TASK DETAILS
Copy each of the entries below line for line, word for word, leaving out the pictures.

AVAILABLE RECORDS
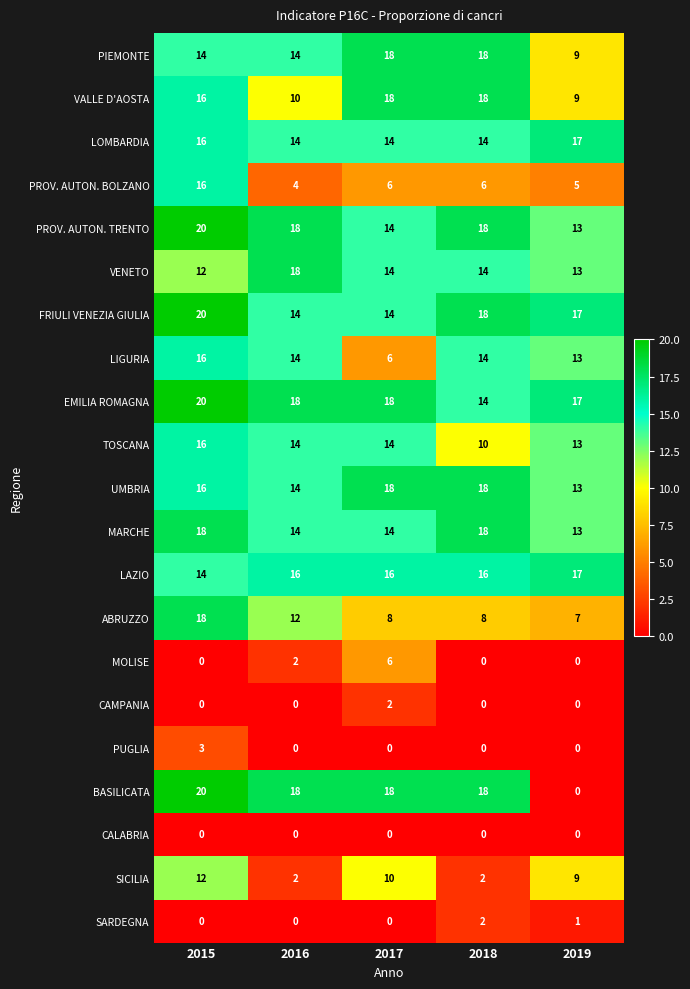

What is the difference between the highest and lowest values at 2015?

20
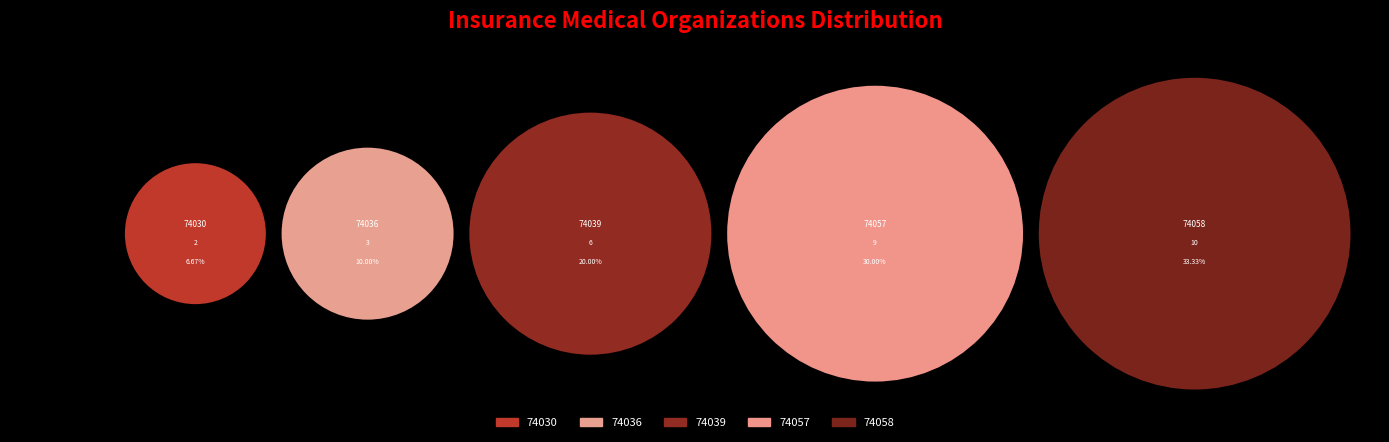

Is there a majority slice in this chart?

No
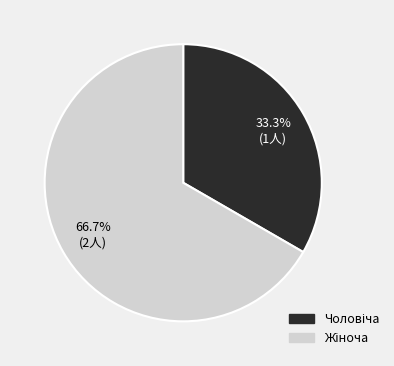

Is there any slice that represents more than half of the pie?

Yes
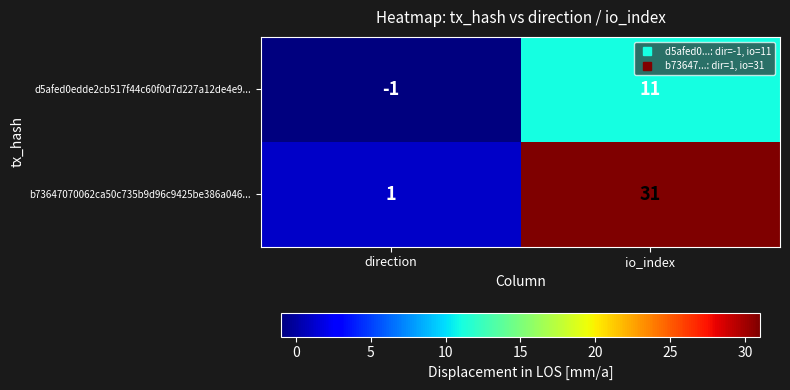

At which category does the chart reach its peak across all series?

io_index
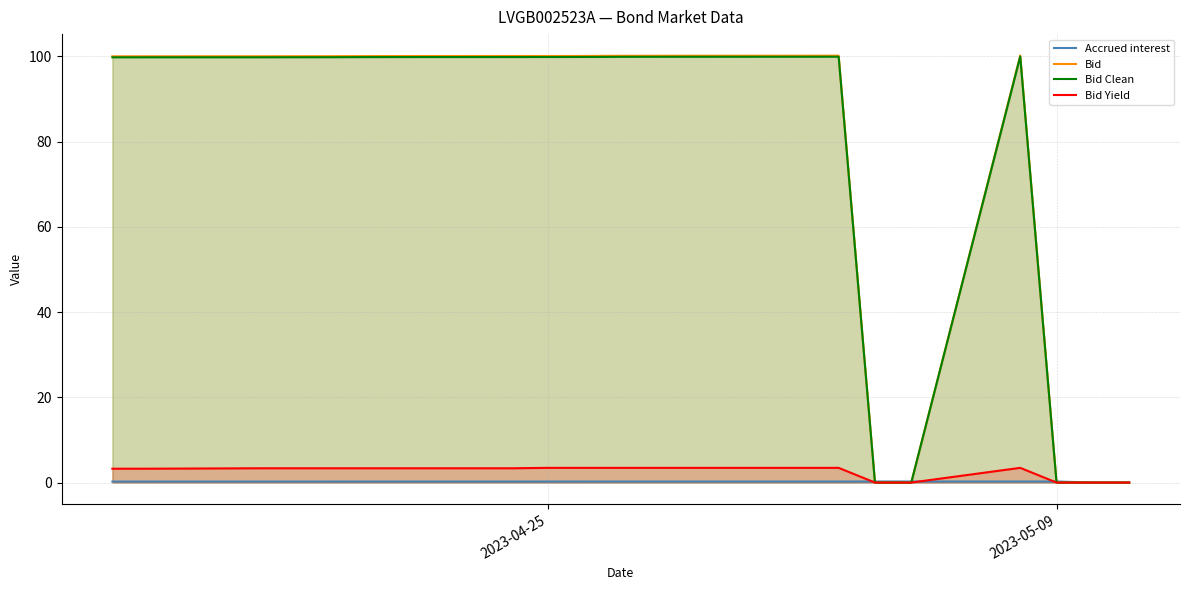

What are all the series names shown in the legend?

Accrued interest, Bid, Bid Clean, Bid Yield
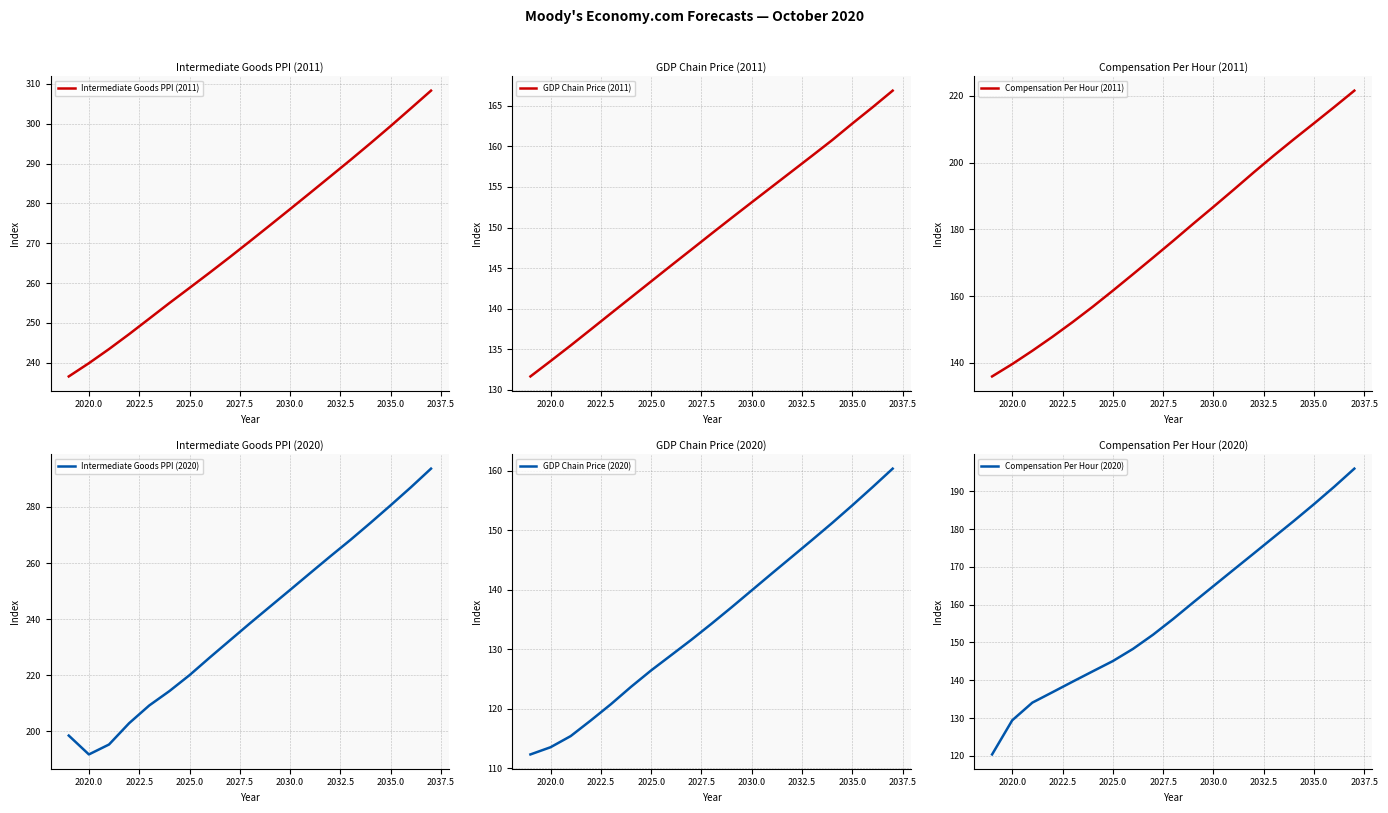

Which series has the largest range (max minus min)?

Intermediate Goods PPI (2020)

COMPLETED EXERCISE
What is the difference between the highest and lowest values at 2015?

20

Is there a majority slice in this chart?

No

Is there any slice that represents more than half of the pie?

Yes

At which category does the chart reach its peak across all series?

io_index

What are all the series names shown in the legend?

Accrued interest, Bid, Bid Clean, Bid Yield

Which series has the largest range (max minus min)?

Intermediate Goods PPI (2020)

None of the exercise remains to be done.